These ideas about evolutionary time are the foundation for the concrete time periods we in the West have constructed. Thus, the course of Western history—and concerns human and civil, religious and, lately, scientific and technological—have been responsible for our unique view of time. We have borrowed heavily from the Greeks: their logic, idealism, and reason lie at the foundation of how we think about time and its relationship to the natural world. The practical elements associated with time, the ones found when I unpacked the calendar unit by unit, seem to be descended directly from the Romans and their version of timekeeping, the ideas about time in the Middle Ages, especially its endowment with a linear quantity, having grown out of Christian beliefs propagated by the Eastern Holy Roman Empire, the formal bureaucratic structure that survived Rome. As mechanism replaced animism in the Enlightenment, and mechanistic determinism became the preferred form of reasoning, the world machine offered the most felicitous explanations about the history of the universe. Making good ideas to explain how things work was part of the success story of the Western invention of good things to simplify life. New technology was accompanied by new empiricism—a pair of compatible forces welded together by the desire for precision and regulation that had stemmed from medieval ecclesiastical concerns and was later fueled by the rise of the merchant class.

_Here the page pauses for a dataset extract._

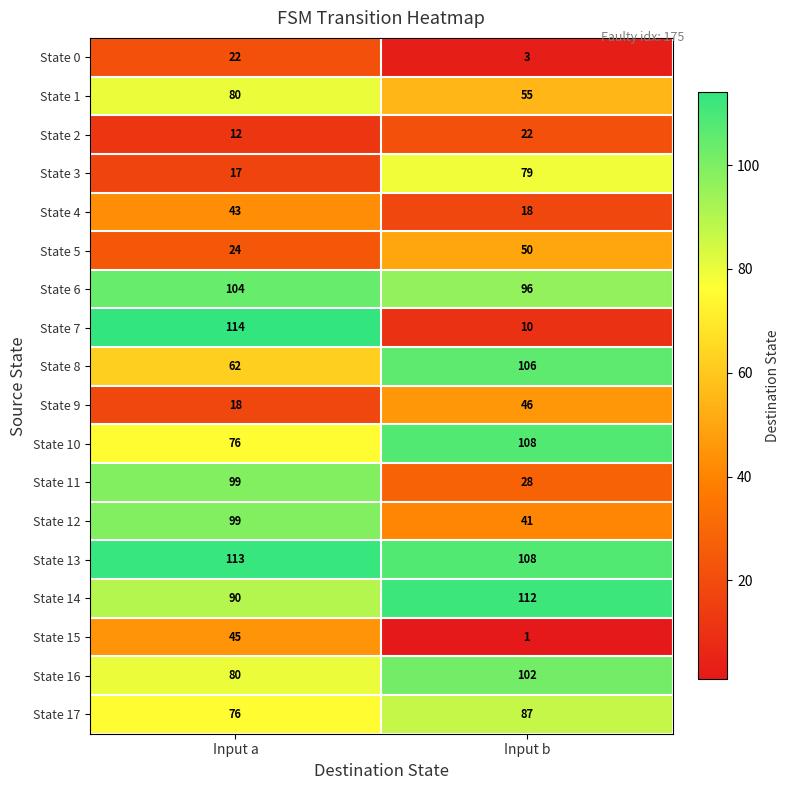

What is the maximum value for State 16?

102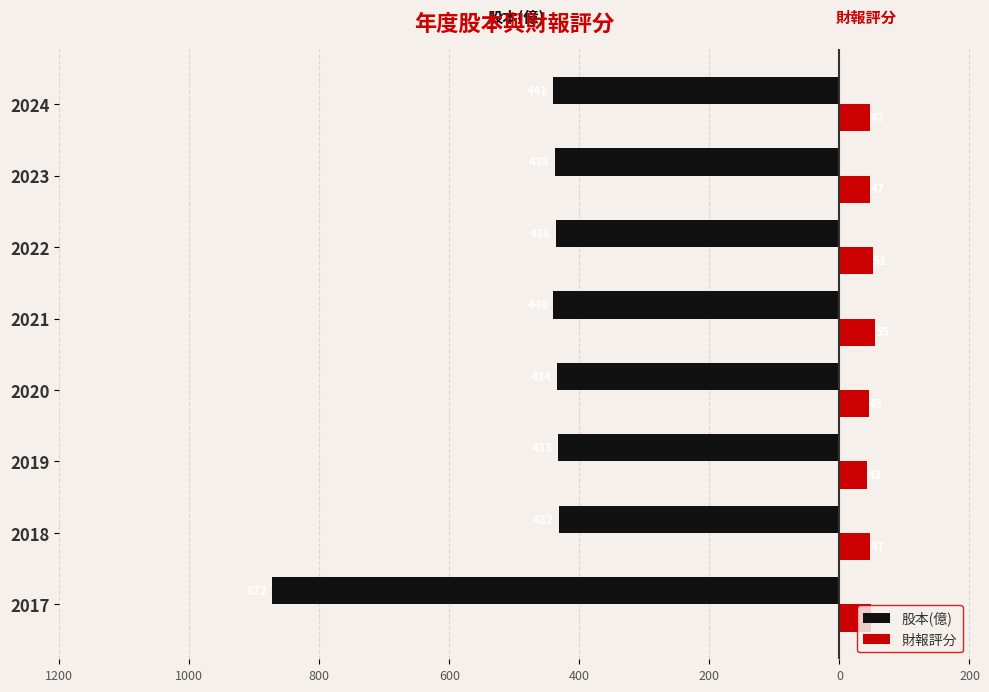

What are all the series names shown in the legend?

股本(億), 財報評分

Time's line became more continuous than discontinuous and, like the mechanical clock, was engraved with a carefully tooled set of fiducial marks to quantify its course, every indication on the measuring stiek having been placed there as a result of direct experiment.
In the Renaissance, Greek idealism resurfaced in the form of the quest for underlying fixed and eternal first principles—the need to fit individual events into a general set of laws. The dialogue concerning these principles could best he conducted in the language of mathematics.
The spatialization of time, vividly expressed in the twentieth-century "world diagram" of figure 4.5, also started with the Greeks, who gave us logic in a most unusual and succinct form—one not practiced as extensively anywhere else in the world. It is Greek geometry that has allowed modern cosmology to be so spatial, so orbital and planar, and is the basis of "space science," the geocentric, heliocentric, and galactocentric coordinate systems, and the cartesian reference frame. In our visually oriented world view, time has been seen in reference to space; and since the time of Descartes, we have laid out space in concrete terms.
Our last few hundred years of thinking about time began optimistically—a decided upswing in the pendulum's amplitude from the protracted medieval pessimism over the failed Second Coming. Even the nineteenth century's last holdouts began to despair of that long-anticipated Resurrection and Assumption. The notion of temporal continuity coupled with optimism made for a progressive way of thinking about change that is still operative. And our passionate love of progress coupled with our insatiable appetite for technology may know no limits.